Living Seasonally and My Changing Studio Process
I am a homebody by nature. I love being home, working in my studio in my garden.
I also love the seasons of the year.
As an artist, I strive to always paint seasonally, and before this year, this always meant that I would paint what is blooming in my garden. Painting only from life. However when my family moved, my studio situation changed, and I no longer had a large northern facing window. Now my lovely and larger studio has only one window that is smaller in size and faces west. This change in the fundamental design of my studio layout has forced me to reassess my studio practice. And I am happy to share that I am adapting and really liking how it is changing.
I am still committed to recording the seasons with my paintings, but instead of painting the flowers that are blooming in my studio, I am going outside in painting in my garden.
This year I’ve committed to learning to paint in plein air, and have been enjoying the immediacy of this painting practice.
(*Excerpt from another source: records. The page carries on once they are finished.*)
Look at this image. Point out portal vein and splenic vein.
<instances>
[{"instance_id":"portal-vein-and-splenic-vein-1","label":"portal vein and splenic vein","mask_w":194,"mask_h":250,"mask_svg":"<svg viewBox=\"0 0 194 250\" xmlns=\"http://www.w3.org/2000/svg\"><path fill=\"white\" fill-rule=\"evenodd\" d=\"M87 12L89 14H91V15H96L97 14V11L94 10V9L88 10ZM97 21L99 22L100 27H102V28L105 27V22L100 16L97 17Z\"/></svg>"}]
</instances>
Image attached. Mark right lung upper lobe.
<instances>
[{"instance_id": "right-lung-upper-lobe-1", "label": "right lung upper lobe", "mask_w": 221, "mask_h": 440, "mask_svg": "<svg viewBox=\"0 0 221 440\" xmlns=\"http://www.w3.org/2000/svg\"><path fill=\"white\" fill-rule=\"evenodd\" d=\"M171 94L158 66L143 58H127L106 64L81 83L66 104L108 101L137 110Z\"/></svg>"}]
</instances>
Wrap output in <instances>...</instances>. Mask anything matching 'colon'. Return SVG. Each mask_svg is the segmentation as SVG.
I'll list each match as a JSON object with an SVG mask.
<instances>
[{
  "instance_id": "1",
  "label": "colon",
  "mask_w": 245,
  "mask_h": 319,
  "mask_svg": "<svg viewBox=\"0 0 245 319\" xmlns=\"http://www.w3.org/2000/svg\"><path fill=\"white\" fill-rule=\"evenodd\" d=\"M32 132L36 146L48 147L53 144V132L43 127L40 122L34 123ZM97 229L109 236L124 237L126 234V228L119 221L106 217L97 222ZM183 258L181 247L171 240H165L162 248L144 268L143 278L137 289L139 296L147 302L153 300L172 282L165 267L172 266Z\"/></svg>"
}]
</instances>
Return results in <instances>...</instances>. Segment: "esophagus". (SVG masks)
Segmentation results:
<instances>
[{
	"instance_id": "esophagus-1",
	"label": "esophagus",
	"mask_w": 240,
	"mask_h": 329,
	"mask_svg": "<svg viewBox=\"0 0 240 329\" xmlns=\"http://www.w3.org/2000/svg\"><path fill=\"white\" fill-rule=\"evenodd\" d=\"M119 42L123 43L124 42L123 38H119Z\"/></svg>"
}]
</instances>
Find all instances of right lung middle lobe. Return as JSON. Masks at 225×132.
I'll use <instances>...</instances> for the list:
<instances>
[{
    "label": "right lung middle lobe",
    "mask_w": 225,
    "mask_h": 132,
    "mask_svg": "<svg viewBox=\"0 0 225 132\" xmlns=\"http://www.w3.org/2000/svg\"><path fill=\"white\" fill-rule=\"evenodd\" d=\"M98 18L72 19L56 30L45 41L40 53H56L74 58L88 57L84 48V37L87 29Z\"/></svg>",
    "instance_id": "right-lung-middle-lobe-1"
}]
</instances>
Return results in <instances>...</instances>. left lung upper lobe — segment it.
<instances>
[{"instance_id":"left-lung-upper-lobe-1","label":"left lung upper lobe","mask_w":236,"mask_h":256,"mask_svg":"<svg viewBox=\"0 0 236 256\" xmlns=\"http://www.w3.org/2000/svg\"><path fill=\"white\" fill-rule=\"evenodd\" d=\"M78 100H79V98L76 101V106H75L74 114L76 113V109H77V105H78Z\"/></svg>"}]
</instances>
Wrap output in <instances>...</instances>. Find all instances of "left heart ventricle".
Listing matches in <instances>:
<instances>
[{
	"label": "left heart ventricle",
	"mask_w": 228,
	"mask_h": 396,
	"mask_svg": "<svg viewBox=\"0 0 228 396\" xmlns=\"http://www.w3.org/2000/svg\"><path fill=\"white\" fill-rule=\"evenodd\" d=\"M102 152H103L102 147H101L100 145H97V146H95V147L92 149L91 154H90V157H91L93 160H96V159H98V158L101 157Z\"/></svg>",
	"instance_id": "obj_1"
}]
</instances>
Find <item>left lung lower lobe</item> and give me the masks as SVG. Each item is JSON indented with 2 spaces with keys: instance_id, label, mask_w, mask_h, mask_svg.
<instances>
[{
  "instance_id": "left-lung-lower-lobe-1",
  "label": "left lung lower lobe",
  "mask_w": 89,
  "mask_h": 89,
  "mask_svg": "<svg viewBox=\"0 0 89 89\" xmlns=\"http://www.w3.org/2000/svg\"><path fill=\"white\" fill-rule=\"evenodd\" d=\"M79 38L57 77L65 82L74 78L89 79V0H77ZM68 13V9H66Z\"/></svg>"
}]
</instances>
It requires intensive concentration for short spurts of time because the light changes so rapidly. In two hours the sun shifts in the sky, thus changing the angle of shadows and highlights, and even the color notes observed.
[ Image of azaleas, image of watercolor sketch of crocus and Hyacinth]
In the spring, I dipped my toe in sketching and painting oil sketches.
[Image of foxglove, close-up and distant ]
As the summer has progressed, painting in plein air has become a part of my life. I paint a sketches regularly. Typically in the morning before I do anything else. It helps me connect with the season and slow down and observe how my garden is changing.